■ To be done ■
Render the lines of each entry below as a numbered list, skipping blank lines and leaving out the pictures.

■ Extracted data ■
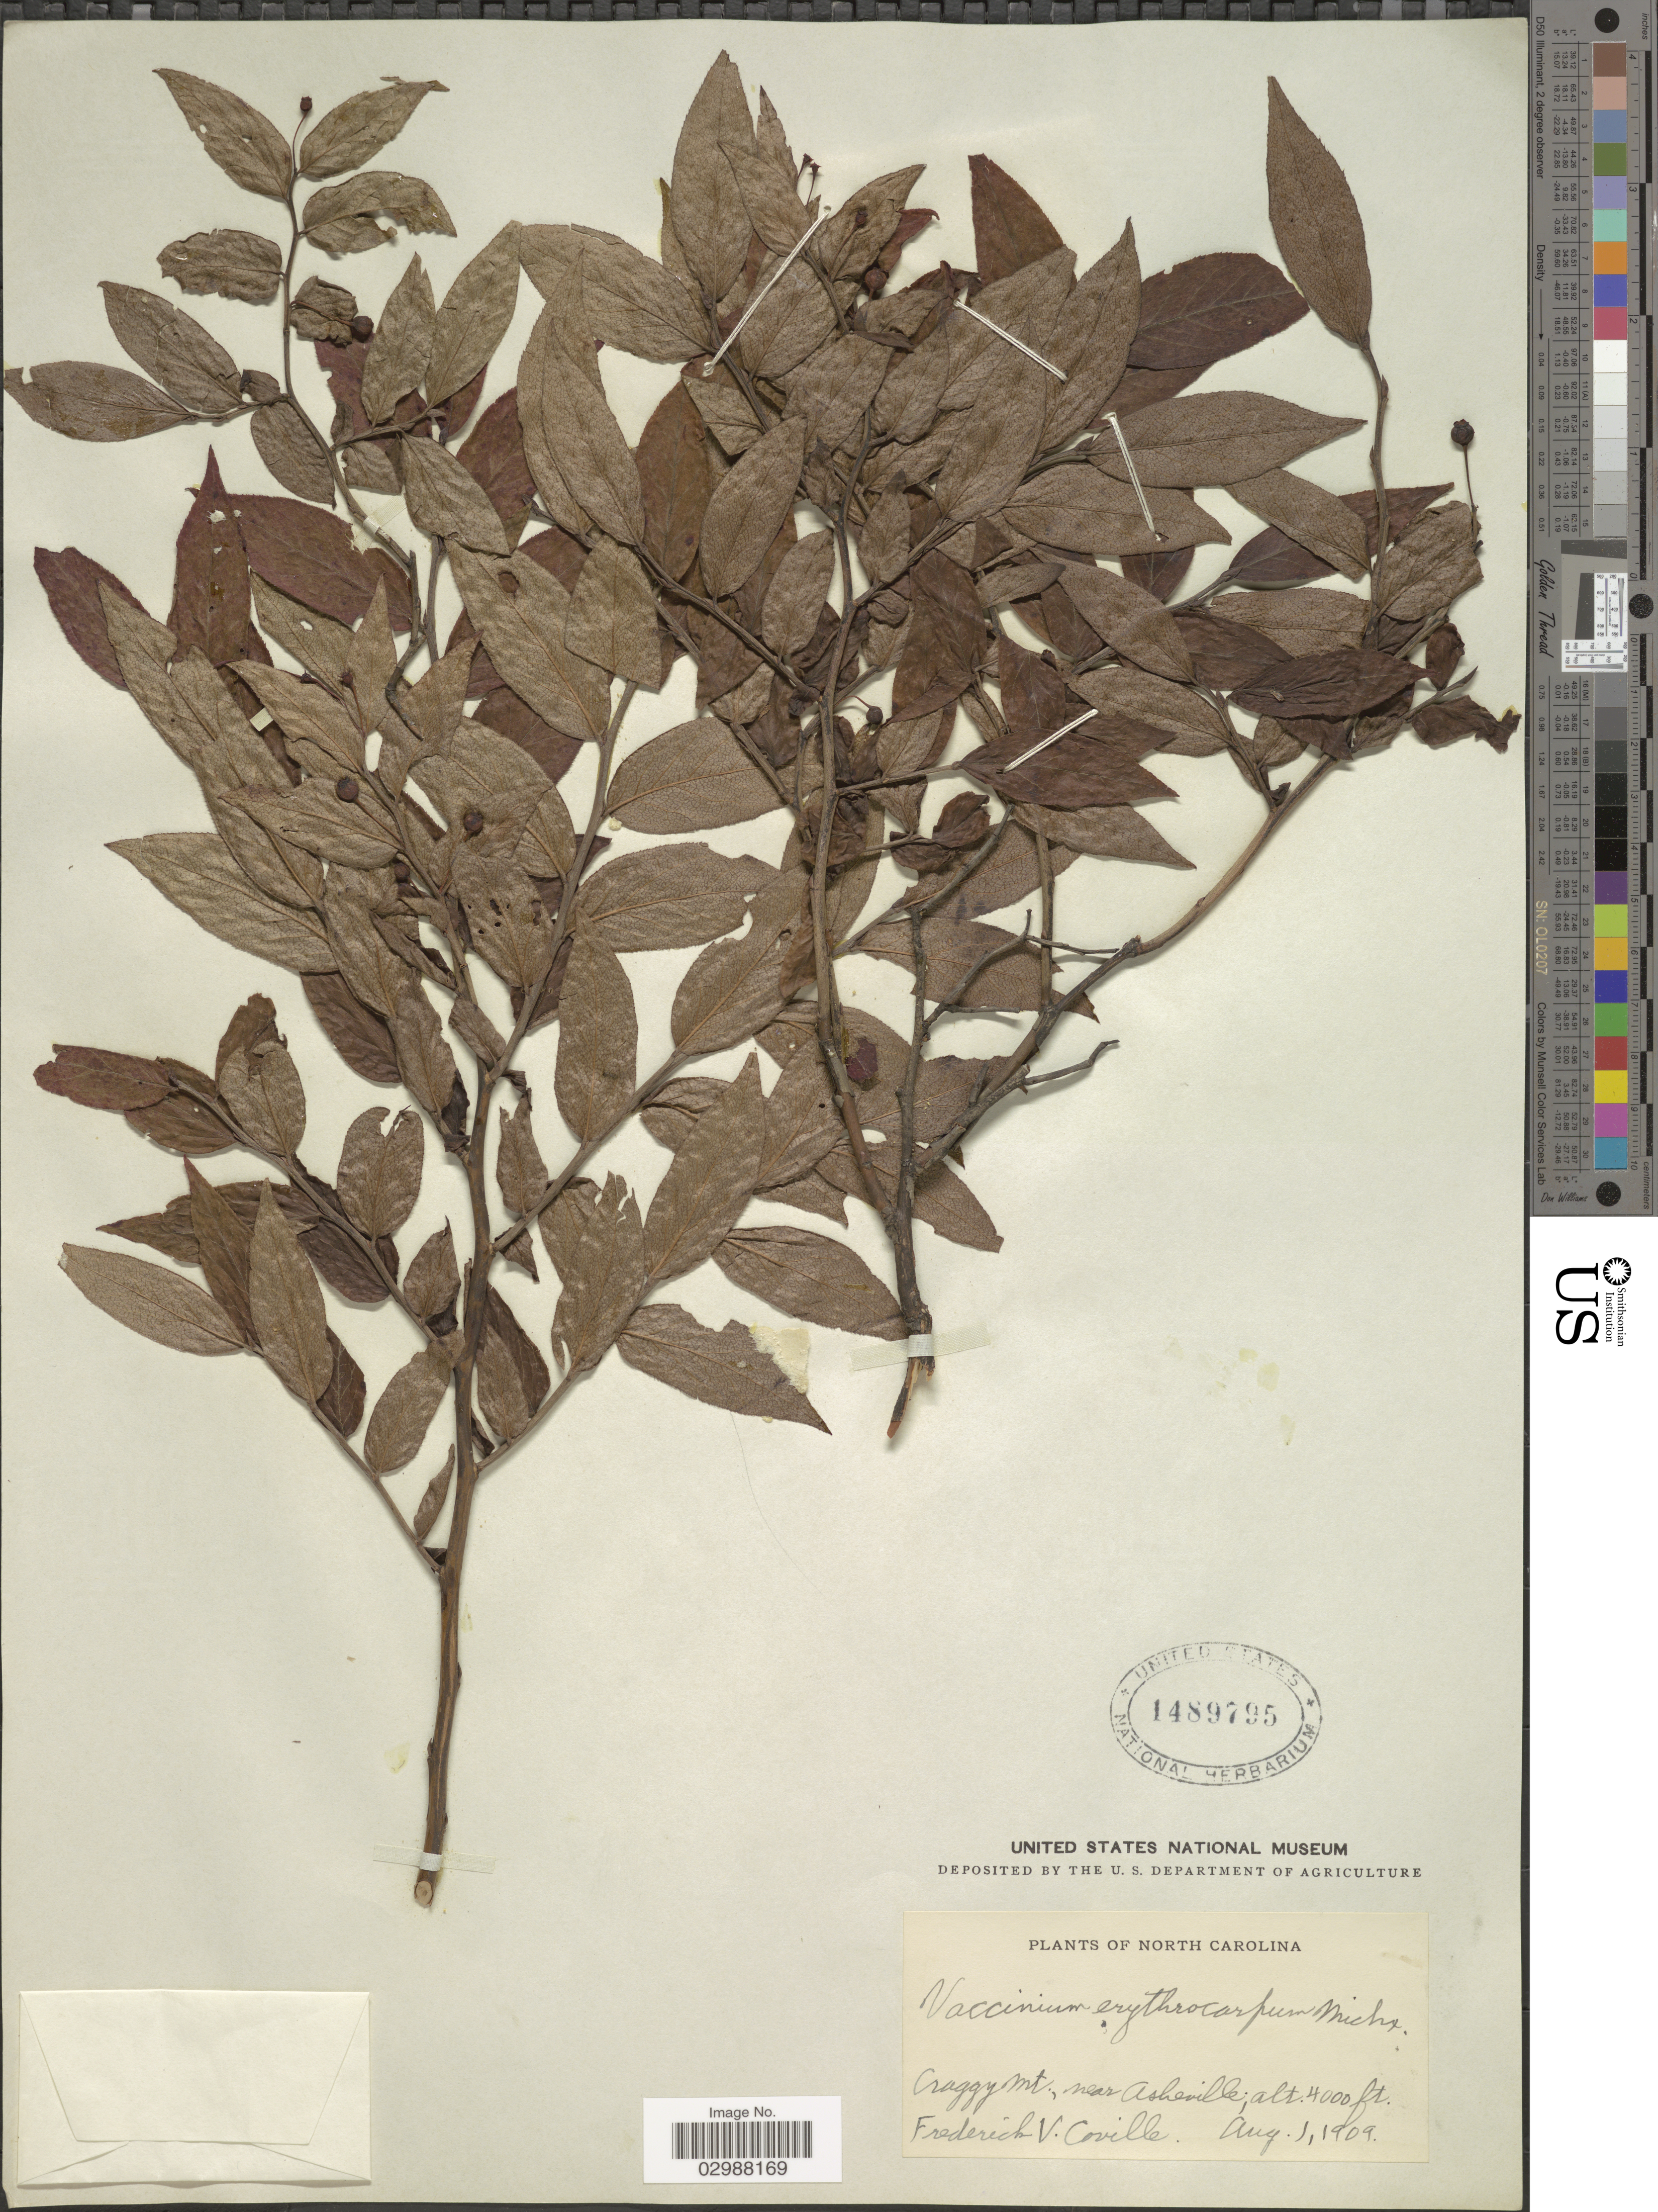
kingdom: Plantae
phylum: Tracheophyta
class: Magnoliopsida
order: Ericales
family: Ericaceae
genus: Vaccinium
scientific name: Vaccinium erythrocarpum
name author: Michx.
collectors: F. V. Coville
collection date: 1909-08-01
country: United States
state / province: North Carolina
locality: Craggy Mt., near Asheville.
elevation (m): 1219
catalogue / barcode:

■ Result for this exercise ■
1. kingdom: Plantae
2. phylum: Tracheophyta
3. class: Magnoliopsida
4. order: Ericales
5. family: Ericaceae
6. genus: Vaccinium
7. scientific name: Vaccinium erythrocarpum
8. name author: Michx.
9. collectors: F. V. Coville
10. collection date: 1909-08-01
11. country: United States
12. state / province: North Carolina
13. locality: Craggy Mt., near Asheville.
14. elevation (m): 1219
15. catalogue / barcode:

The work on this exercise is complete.